YOUR OBJECTIVE: Return a copy of every line in the data below that contains "other".

☆ ☆ ☆ ☆

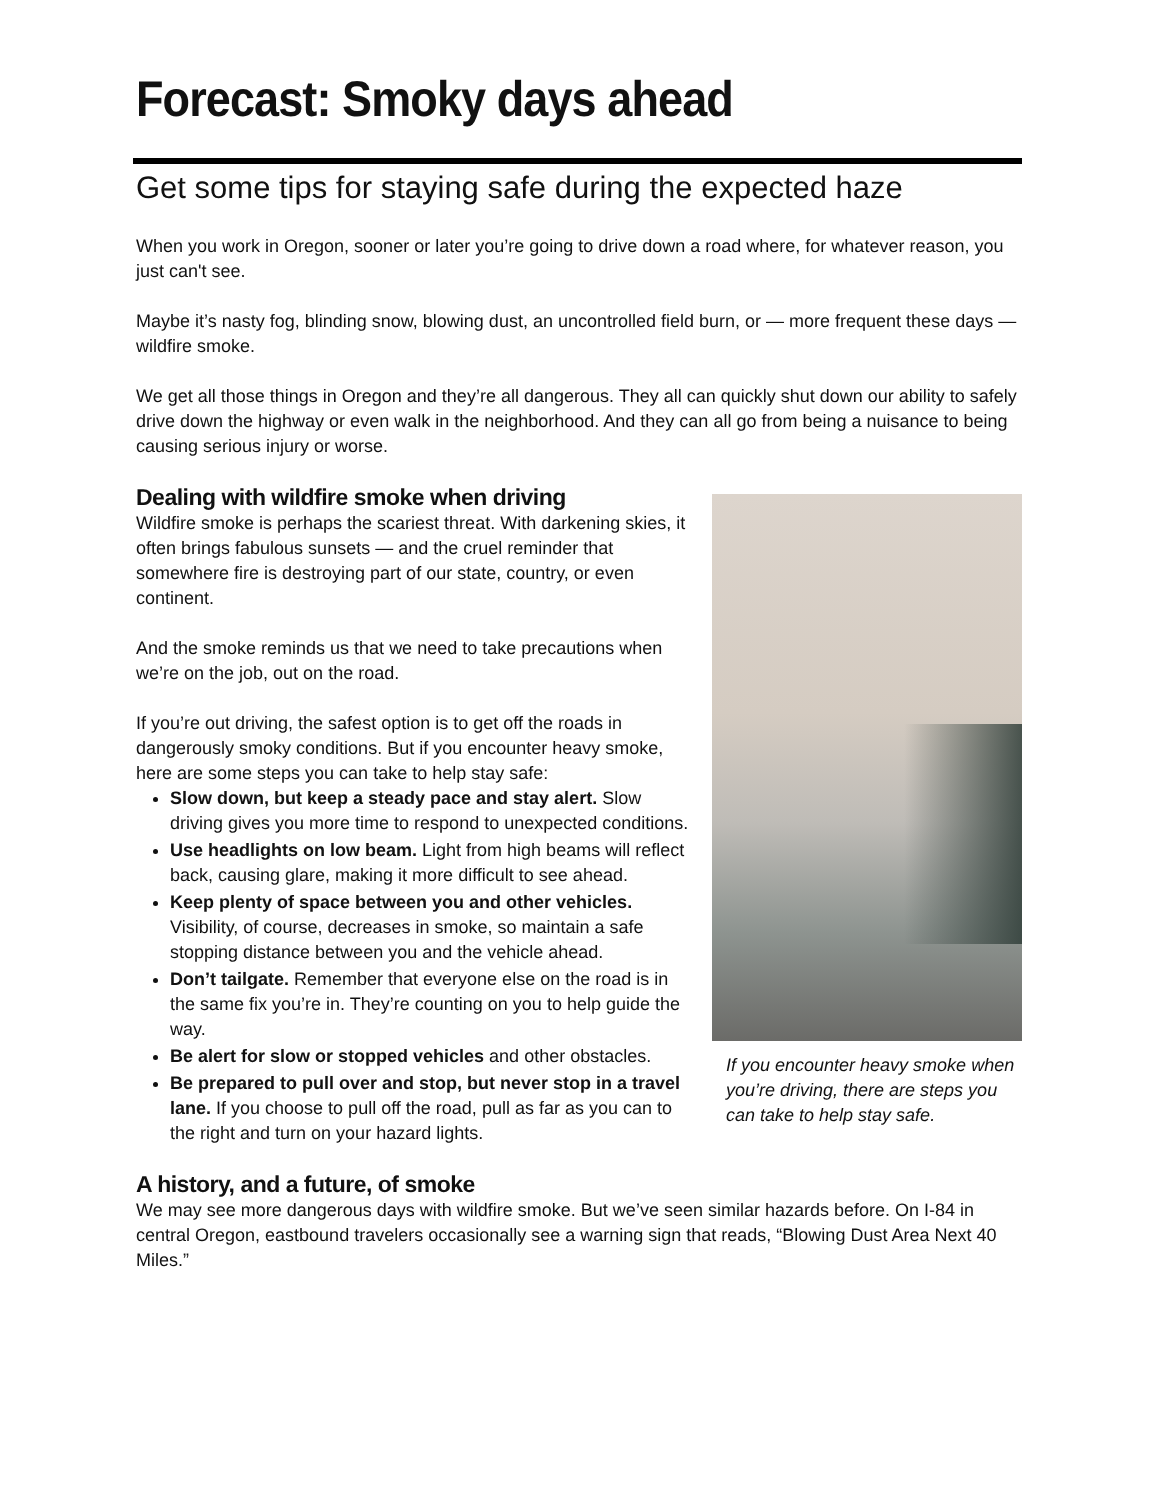Forecast: Smoky days ahead
Get some tips for staying safe during the expected haze
When you work in Oregon, sooner or later you’re going to drive down a road where, for whatever reason, you just can't see.
Maybe it’s nasty fog, blinding snow, blowing dust, an uncontrolled field burn, or — more frequent these days — wildfire smoke.
We get all those things in Oregon and they’re all dangerous. They all can quickly shut down our ability to safely drive down the highway or even walk in the neighborhood. And they can all go from being a nuisance to being causing serious injury or worse.
If you encounter heavy smoke when you’re driving, there are steps you can take to help stay safe.
Dealing with wildfire smoke when driving
Wildfire smoke is perhaps the scariest threat. With darkening skies, it often brings fabulous sunsets — and the cruel reminder that somewhere fire is destroying part of our state, country, or even continent.
And the smoke reminds us that we need to take precautions when we’re on the job, out on the road.
If you’re out driving, the safest option is to get off the roads in dangerously smoky conditions. But if you encounter heavy smoke, here are some steps you can take to help stay safe:
Slow down, but keep a steady pace and stay alert. Slow driving gives you more time to respond to unexpected conditions.
Use headlights on low beam. Light from high beams will reflect back, causing glare, making it more difficult to see ahead.
Keep plenty of space between you and other vehicles. Visibility, of course, decreases in smoke, so maintain a safe stopping distance between you and the vehicle ahead.
Don’t tailgate. Remember that everyone else on the road is in the same fix you’re in. They’re counting on you to help guide the way.
Be alert for slow or stopped vehicles and other obstacles.
Be prepared to pull over and stop, but never stop in a travel lane. If you choose to pull off the road, pull as far as you can to the right and turn on your hazard lights.
A history, and a future, of smoke
We may see more dangerous days with wildfire smoke. But we’ve seen similar hazards before. On I-84 in central Oregon, eastbound travelers occasionally see a warning sign that reads, “Blowing Dust Area Next 40 Miles.”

☆ ☆ ☆ ☆

RESULT FOR THIS EXERCISE:
Keep plenty of space between you and other vehicles. Visibility, of course, decreases in smoke, so maintain a safe stopping distance between you and the vehicle ahead.
Be alert for slow or stopped vehicles and other obstacles.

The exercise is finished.